Es gibt also den neuen Parameter reindex_body (den wir später an die Kopierfunktion übergeben) und diese besondere Notation script://. Immer wenn Migration.py so etwas sieht, versucht es dazu eine Datei zu laden und das genau an die Stelle als Zeichenkette einzufügen.

Im Prinzip schon so, wie wir das mit dem body Parameter gemacht haben. Nur laden wir den Inhalt aus einer weiteren Datei. Diese Datei ist für unser Script nicht wieder ein JSON, sondern eben Groovy.

Damit haben wir nun zwei Dinge erledigt: Wir können ganz normale Zeilenumbrüche verwenden und wir könenn das Script einfach mit einer IDE bearbeiten und durch einen Compiler jagen oder sogar ausführen.

Jetzt die 1 Millionen Dollar Frage: Wie sieht unser Script aus?

Die lauffähige Version in Groovy geschrieben, sieht so aus:

def normalizeVer (String ver) {
    def pZeros = ~'^0+(?!$)'
    def pDotSplit = ~'\\.'
    if (ver == null || ver.length() == 0) {
        return "0"

### AUFTRAG 1
Fassen Sie den Textauszug über das Migrationsskript in zwei Sätzen zusammen.
### AUFTRAG 2
Schreiben Sie aus dem Textauszug über das Migrationsskript alles von „Im Prinzip schon“ bis hinunter zu „sondern eben Groovy.“ wortgetreu ab.

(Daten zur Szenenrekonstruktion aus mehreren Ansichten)
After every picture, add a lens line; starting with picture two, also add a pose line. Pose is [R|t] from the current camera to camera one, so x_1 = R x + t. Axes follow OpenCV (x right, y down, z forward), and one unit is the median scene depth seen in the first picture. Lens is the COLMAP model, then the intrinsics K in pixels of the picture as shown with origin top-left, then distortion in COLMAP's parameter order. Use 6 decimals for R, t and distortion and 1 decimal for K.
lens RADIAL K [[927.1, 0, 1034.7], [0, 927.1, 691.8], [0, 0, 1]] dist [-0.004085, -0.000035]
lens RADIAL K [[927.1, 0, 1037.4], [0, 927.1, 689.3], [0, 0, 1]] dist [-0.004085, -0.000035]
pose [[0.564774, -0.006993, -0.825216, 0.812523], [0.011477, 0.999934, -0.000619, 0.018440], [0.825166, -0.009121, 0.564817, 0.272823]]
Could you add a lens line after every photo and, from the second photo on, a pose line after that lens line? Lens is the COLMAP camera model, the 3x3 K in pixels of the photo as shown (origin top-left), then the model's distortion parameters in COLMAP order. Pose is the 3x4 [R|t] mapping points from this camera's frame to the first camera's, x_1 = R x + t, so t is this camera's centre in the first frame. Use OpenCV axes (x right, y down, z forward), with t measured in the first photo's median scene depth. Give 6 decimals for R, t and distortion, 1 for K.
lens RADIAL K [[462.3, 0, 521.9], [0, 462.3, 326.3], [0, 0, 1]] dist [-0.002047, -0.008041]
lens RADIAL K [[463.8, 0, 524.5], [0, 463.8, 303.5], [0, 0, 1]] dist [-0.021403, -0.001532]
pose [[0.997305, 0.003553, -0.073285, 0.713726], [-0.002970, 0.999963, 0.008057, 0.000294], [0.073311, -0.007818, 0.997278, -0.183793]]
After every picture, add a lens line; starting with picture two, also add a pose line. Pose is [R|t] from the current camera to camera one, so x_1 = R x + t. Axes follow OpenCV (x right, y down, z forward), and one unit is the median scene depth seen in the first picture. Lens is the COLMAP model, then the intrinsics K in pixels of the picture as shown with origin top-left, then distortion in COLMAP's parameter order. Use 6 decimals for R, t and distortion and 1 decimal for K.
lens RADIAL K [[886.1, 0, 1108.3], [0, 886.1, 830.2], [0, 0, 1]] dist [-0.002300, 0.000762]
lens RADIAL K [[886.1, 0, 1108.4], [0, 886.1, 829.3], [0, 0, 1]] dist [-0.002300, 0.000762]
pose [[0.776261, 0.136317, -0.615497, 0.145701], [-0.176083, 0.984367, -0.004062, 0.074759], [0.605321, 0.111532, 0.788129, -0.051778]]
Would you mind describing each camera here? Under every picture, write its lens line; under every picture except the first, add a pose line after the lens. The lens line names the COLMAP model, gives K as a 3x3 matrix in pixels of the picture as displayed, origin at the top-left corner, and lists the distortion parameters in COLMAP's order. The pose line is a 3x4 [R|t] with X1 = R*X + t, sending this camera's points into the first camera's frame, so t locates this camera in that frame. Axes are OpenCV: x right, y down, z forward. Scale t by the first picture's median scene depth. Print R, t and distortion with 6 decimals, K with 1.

### ANTWORT 1
Mit dem neuen Parameter reindex_body und der Notation script:// lädt Migration.py eine weitere Datei und fügt deren Inhalt als Zeichenkette an genau dieser Stelle ein, wobei diese Datei kein JSON, sondern Groovy ist. Dadurch lassen sich ganz normale Zeilenumbrüche verwenden, und das Script kann mit einer IDE bearbeitet, durch einen Compiler gejagt oder sogar ausgeführt werden.

### ANTWORT 2
Im Prinzip schon so, wie wir das mit dem body Parameter gemacht haben. Nur laden wir den Inhalt aus einer weiteren Datei. Diese Datei ist für unser Script nicht wieder ein JSON, sondern eben Groovy.